Er ist ein Mann der zu sparen versteht. Sein heutiges Abendessen: Kartoffelsalat und Pizzastangerln. Er meint das wäre gerade von den 38 bei ihm abgestiegenen Amerikanern über geblieben. Warum er es immer so eilig hat weiß niemand so genau. Vermutlich springt er sogar in der Nacht auf, rennt zum PC, klopft ein paar Zahlen ein, springt wieder ins Bett, schläft einige Minuten um besagten Vorgang bis zum Morgengrauen zu wiederholen.

Mir erklärte er heute, sein Kopf wäre so voll und daher müsse er rastlos sein. Nur deshalb ist er gezählte fünf mal von seiner kleinen Portion Kartoffelsalat mit Pizzastangen aufgestanden. Er muss an sein Lokal denken, an seinen Großhandel und was weiß ich noch, ach ja und an die Spannen die durch die explodierenden Preise immer geringer werden. Außerdem meinte er noch, spüre er, dass allgemein gespart wird. Die Leute werden in seinem Lokal weniger und geben noch weniger aus. Gut, dass er seinen Großhandel hat, denke ich mir.

Er ist schon ewig am Platz, 20 Jahre meint er, betreibe er das Lokal. Knapp die Hälfte davon wohne ich bald ums Eck.

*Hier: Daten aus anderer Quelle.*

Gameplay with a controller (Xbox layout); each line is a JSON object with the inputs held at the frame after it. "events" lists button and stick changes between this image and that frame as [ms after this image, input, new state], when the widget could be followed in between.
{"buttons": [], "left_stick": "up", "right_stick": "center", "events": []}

Tonnenweise importiert er selbst Käse, Wein und Schinken aus Italien, im Auto muss er verhältnismäßig ruhig sitzen. Ich stelle mir vor er wird sich die Zeit mit Telefonaten, Selbstgesprächen und entsprechendem herumwetzen am Autositz zu vertreiben wissen. So gesehen ein kleines Wunder, dass er immer heil ankommt.

Und mir ist es ganz so, als hätte ich es bereits einmal geschrieben, seine Tochter beginnt mittlerweile genau so verrückt auf der Straße zu laufen wie er und als hätte sie ihren Kopf auch schon ganz voll. Dabei ist sie gerade einmal um die 11 Jahre alt.